■ **TEXTO APRESENTADO**
+++
Sinergia - Como Calcular a Geração de Valor em Transações de M&A
Uma transação de M&A se justifica quando a somatória das empresas após a transação geram valor maior do que as empresas operando individualmente (1 + 1 > 2). Este valor gerado a partir de uma fusão ou aquisição é chamado de sinergia.
Isto siginifica que um empresário pode vender a sua empresa por mais do que o seu valor justo (fair value), para isto, é necessáio que se identifique não só o valor justo da empresa, mas qual o valor agregado da companhia em uma nova estrutura, fazendo parte de uma grande corporação por exemplo.
O valor de uma empresa é relativo, isto é, o valor da mesma empresa difere de acordo com o agente devido às sinergias. Isto significa que a mesma empresa tem um valor para o seu fundador que é diferente do valor da mesma empresa para um potencial investidor, pois este pode agregar serviços, faturamento, redução de custos e de risco no negócio.
+++
■ **DADOS FORNECIDOS**
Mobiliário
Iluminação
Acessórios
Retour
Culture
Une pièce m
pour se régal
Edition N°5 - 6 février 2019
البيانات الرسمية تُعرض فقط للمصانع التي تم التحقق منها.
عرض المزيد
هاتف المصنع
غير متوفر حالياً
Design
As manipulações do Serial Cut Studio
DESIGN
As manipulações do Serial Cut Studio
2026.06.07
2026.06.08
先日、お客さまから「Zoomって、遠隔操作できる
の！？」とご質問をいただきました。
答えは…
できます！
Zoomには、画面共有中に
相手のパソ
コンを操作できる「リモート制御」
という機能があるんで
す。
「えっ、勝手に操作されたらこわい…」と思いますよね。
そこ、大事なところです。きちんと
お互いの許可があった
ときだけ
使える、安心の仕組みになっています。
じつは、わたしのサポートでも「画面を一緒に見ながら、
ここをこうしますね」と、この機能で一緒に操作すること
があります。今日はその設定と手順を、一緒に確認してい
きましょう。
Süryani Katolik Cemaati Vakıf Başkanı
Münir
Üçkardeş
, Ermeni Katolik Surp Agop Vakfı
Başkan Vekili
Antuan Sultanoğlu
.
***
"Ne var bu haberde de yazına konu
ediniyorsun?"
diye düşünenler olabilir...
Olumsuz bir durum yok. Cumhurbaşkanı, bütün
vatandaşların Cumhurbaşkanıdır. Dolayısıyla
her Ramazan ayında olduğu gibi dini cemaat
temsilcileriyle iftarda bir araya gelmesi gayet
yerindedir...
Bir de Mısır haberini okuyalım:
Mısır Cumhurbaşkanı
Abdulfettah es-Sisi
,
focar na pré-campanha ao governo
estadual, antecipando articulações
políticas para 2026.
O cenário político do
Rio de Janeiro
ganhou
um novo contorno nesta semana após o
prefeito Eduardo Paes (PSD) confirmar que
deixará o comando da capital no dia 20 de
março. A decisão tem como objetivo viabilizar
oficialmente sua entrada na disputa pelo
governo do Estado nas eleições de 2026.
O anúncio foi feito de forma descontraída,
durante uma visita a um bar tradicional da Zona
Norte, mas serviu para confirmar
+++
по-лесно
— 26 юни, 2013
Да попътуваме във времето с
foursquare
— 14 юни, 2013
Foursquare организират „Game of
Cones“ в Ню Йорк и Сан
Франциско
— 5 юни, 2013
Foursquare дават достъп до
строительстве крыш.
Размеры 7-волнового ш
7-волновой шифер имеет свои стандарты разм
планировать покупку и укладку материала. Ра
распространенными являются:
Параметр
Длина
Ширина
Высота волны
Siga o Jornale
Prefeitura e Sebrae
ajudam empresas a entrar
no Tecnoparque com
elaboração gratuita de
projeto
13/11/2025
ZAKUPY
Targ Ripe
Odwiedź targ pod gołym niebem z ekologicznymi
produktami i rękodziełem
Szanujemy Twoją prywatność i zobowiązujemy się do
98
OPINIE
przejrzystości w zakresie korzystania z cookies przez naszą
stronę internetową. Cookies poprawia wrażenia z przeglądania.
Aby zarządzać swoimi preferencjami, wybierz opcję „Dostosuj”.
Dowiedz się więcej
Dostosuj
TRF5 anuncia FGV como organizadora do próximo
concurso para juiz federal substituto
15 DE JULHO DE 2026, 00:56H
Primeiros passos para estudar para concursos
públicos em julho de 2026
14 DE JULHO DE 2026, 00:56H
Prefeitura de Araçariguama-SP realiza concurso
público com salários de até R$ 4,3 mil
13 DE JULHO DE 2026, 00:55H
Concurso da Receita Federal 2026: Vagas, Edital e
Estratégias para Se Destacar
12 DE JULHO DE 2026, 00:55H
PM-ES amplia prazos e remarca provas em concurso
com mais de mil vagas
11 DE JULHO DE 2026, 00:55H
+++
De acordo com o texto sobre sinergia, por que a mesma empresa pode valer, para um potencial investidor, algo diferente do que vale para o seu fundador? Responda em uma a três frases. Os dados acima vêm de outra fonte.

O valor de uma empresa é relativo e muda conforme o agente, por causa das sinergias. Um potencial investidor pode agregar serviços, faturamento, redução de custos e de risco no negócio. Por isso a empresa tem para ele um valor diferente do que tem para o fundador.